Source texts of formatted documents:
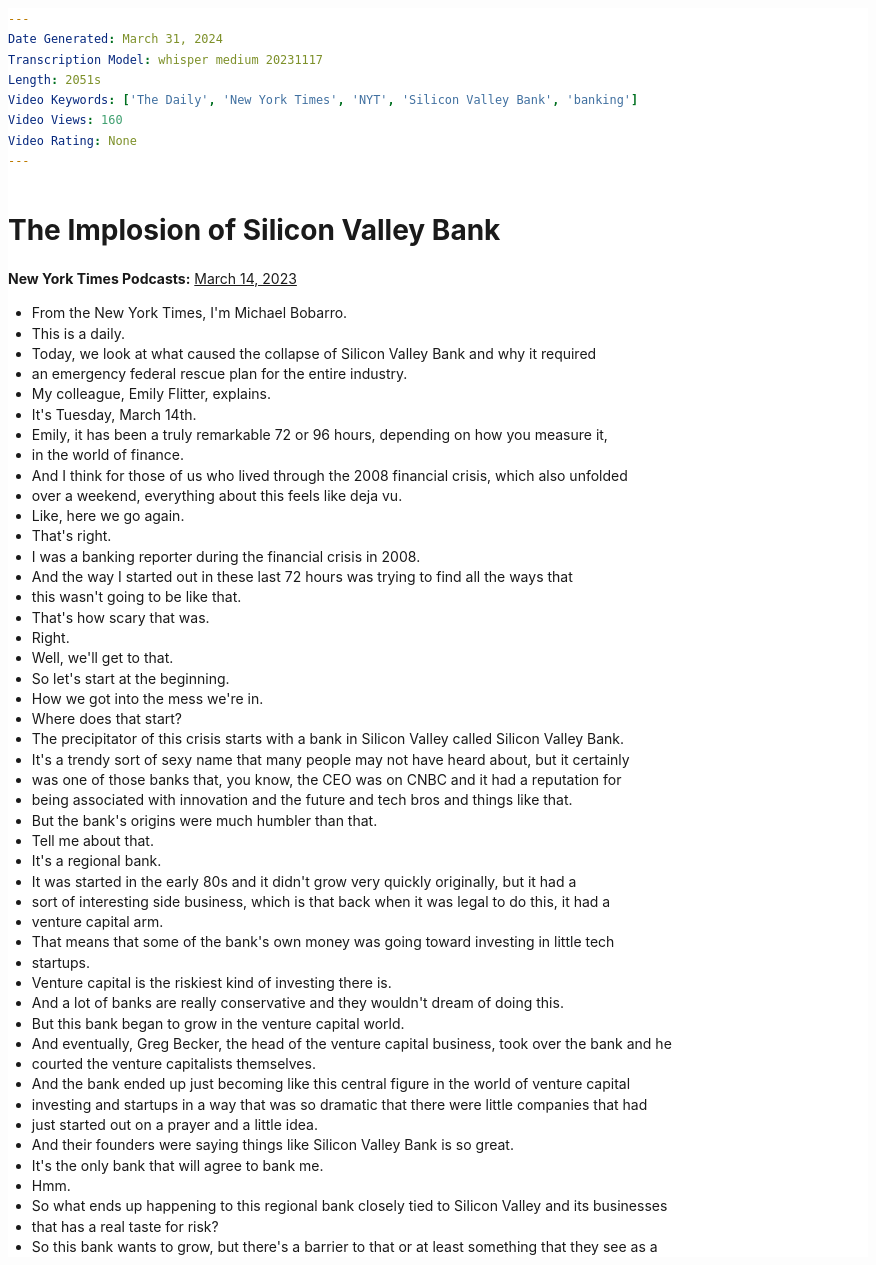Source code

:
 ```yaml
---
Date Generated: March 31, 2024
Transcription Model: whisper medium 20231117
Length: 2051s
Video Keywords: ['The Daily', 'New York Times', 'NYT', 'Silicon Valley Bank', 'banking']
Video Views: 160
Video Rating: None
---
```


# The Implosion of Silicon Valley Bank
**New York Times Podcasts:** [March 14, 2023](https://www.youtube.com/watch?v=WNJSP8TbzgU)
*  From the New York Times, I'm Michael Bobarro.
*  This is a daily.
*  Today, we look at what caused the collapse of Silicon Valley Bank and why it required
*  an emergency federal rescue plan for the entire industry.
*  My colleague, Emily Flitter, explains.
*  It's Tuesday, March 14th.
*  Emily, it has been a truly remarkable 72 or 96 hours, depending on how you measure it,
*  in the world of finance.
*  And I think for those of us who lived through the 2008 financial crisis, which also unfolded
*  over a weekend, everything about this feels like deja vu.
*  Like, here we go again.
*  That's right.
*  I was a banking reporter during the financial crisis in 2008.
*  And the way I started out in these last 72 hours was trying to find all the ways that
*  this wasn't going to be like that.
*  That's how scary that was.
*  Right.
*  Well, we'll get to that.
*  So let's start at the beginning.
*  How we got into the mess we're in.
*  Where does that start?
*  The precipitator of this crisis starts with a bank in Silicon Valley called Silicon Valley Bank.
*  It's a trendy sort of sexy name that many people may not have heard about, but it certainly
*  was one of those banks that, you know, the CEO was on CNBC and it had a reputation for
*  being associated with innovation and the future and tech bros and things like that.
*  But the bank's origins were much humbler than that.
*  Tell me about that.
*  It's a regional bank.
*  It was started in the early 80s and it didn't grow very quickly originally, but it had a
*  sort of interesting side business, which is that back when it was legal to do this, it had a
*  venture capital arm.
*  That means that some of the bank's own money was going toward investing in little tech
*  startups.
*  Venture capital is the riskiest kind of investing there is.
*  And a lot of banks are really conservative and they wouldn't dream of doing this.
*  But this bank began to grow in the venture capital world.
*  And eventually, Greg Becker, the head of the venture capital business, took over the bank and he
*  courted the venture capitalists themselves.
*  And the bank ended up just becoming like this central figure in the world of venture capital
*  investing and startups in a way that was so dramatic that there were little companies that had
*  just started out on a prayer and a little idea.
*  And their founders were saying things like Silicon Valley Bank is so great.
*  It's the only bank that will agree to bank me.
*  Hmm.
*  So what ends up happening to this regional bank closely tied to Silicon Valley and its businesses
*  that has a real taste for risk?
*  So this bank wants to grow, but there's a barrier to that or at least something that they see as a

• EXERCISE
A single number is required: the count of lines in the entries that include the word "financial".

• EXPECTED ANSWER
2